Apakah pembangunan PLTA Peusangan pantas dilanjutkan?



Krueng peusangan merupakan daerah aliran sungai di Aceh yang melintasi 5 kabupaten/kota yang berhulu di Lut Tawar dengan panjang mencapai 128 km. Kondisi DAS hari ini berstatus kritis nasional sebab galian C dan pembalakan liar. Potensi debit airnya yang mencapai 16 miliar per kubik menjadikannya memiliki potensi pembangkit listrik. 

Untuk memenuhi kebutuhan listrik negeri ini yang nantinya akan meningkatkan pertumbuhan ekonomi dan prasarana investasi. Untuk meningkatkan ketersediaan pasokan listrik pemerintah melakukan penambahan daya 35.000 Megawatt melalui program nasional dicanangkan. Dalam rangka memenuhi listrik Sumatera akan ada pembangunan-pembangunan pembangkit.
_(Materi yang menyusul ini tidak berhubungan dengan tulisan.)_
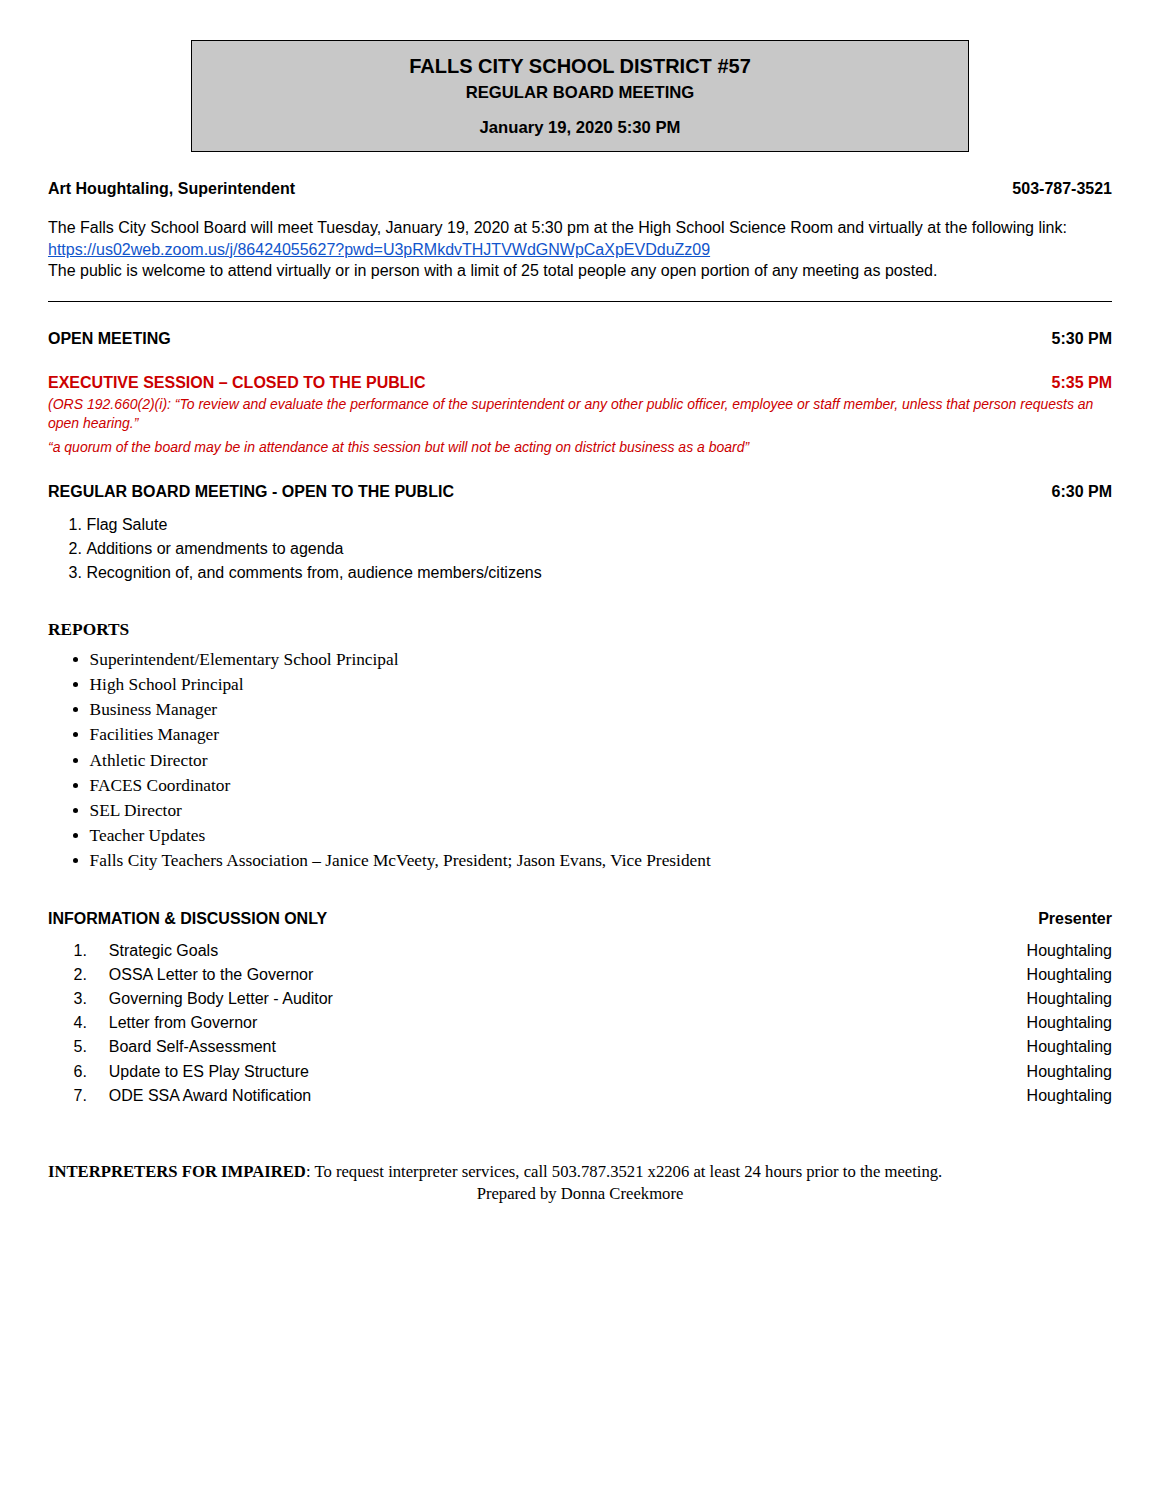FALLS CITY SCHOOL DISTRICT #57
REGULAR BOARD MEETING
January 19, 2020 5:30 PM
Art Houghtaling, Superintendent 503-787-3521
The Falls City School Board will meet Tuesday, January 19, 2020 at 5:30 pm at the High School Science Room and virtually at the following link:
https://us02web.zoom.us/j/86424055627?pwd=U3pRMkdvTHJTVWdGNWpCaXpEVDduZz09
The public is welcome to attend virtually or in person with a limit of 25 total people any open portion of any meeting as posted.
OPEN MEETING 5:30 PM
EXECUTIVE SESSION – CLOSED TO THE PUBLIC 5:35 PM
(ORS 192.660(2)(i): “To review and evaluate the performance of the superintendent or any other public officer, employee or staff member, unless that person requests an open hearing.”
“a quorum of the board may be in attendance at this session but will not be acting on district business as a board”
REGULAR BOARD MEETING - OPEN TO THE PUBLIC 6:30 PM
Flag Salute
Additions or amendments to agenda
Recognition of, and comments from, audience members/citizens
REPORTS
Superintendent/Elementary School Principal
High School Principal
Business Manager
Facilities Manager
Athletic Director
FACES Coordinator
SEL Director
Teacher Updates
Falls City Teachers Association – Janice McVeety, President; Jason Evans, Vice President
INFORMATION & DISCUSSION ONLY Presenter
| 1. | Strategic Goals | Houghtaling |
| 2. | OSSA Letter to the Governor | Houghtaling |
| 3. | Governing Body Letter - Auditor | Houghtaling |
| 4. | Letter from Governor | Houghtaling |
| 5. | Board Self-Assessment | Houghtaling |
| 6. | Update to ES Play Structure | Houghtaling |
| 7. | ODE SSA Award Notification | Houghtaling |
INTERPRETERS FOR IMPAIRED: To request interpreter services, call 503.787.3521 x2206 at least 24 hours prior to the meeting.
Prepared by Donna Creekmore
Lima pembangkit listrik baru  dibangun di Aceh sejak 2017 hingga 2020 dengan daya mencapai 2.020 megawatt. 



Termasuklah didalamnya pembangunan PLTA Peusangan dan beberapa pembangkit listrik yang sebagian pengadaannya yang sedang dilaksanakan di Ladong dan Lhokseumawe. Energi yang dihasilkan keduanya hampir mencapai 300 megawatt. Jika dijumlah dengan energi yang tersedia saat ini maka bukan hanya cukup bahkan surplus. Sebab menurut PLN kebutuhan listrik Aceh hanya 400 megawatt.

Setiap pembangunan merupakan bagian pengadaan. Dalam pembangunan amatlah rentan bukan hanya berpeluang korupsi bahkan disusupi oleh banyak mafia. Hal ini dapat kita lihat dalam banyak proyek pengadaan dalam dunia pendidikan seperti BOS atau kapitalisasi kesehatan seperti BPJS.
mari kita lihat bersama. Dalam hal pembangunan PLTA Peusangan periode lanjutan ini yang didanai oleh PT. Wijaya Karya dan Hyundai juga berpotensi demikian. Pembangunan PLTA ini yang sempat terhenti karena beberapa hal termasuk konflik dan gempa. Berikut saya kutip pernyataan Weddy GM PLN;
"Kami harus melakukan studi ulang pembangunan PLTA Peusangan pasca gempa di Aceh Tengah, yang terjadi beberapa tahun lalu. Sebagian besar pembangunan proyek ini berada di bawah tanah, jadi harus benar-benar didukung dengan hasil kajian dan perencanaan yang sempurna. Kami mendesain ulang pembangunannya,"



Jika karena konflik, damai Aceh setelah penandatanganan MoU pada 15 Agustus 2005 kita sudah 13 tahun lamanya. Begitu juga dengan gempa Gayo yang terjadi pada 2013 yang lalu artinya hampir 5 tahun berlalu dan pembangunan ini tidak juga selesai. Mengapa demikian?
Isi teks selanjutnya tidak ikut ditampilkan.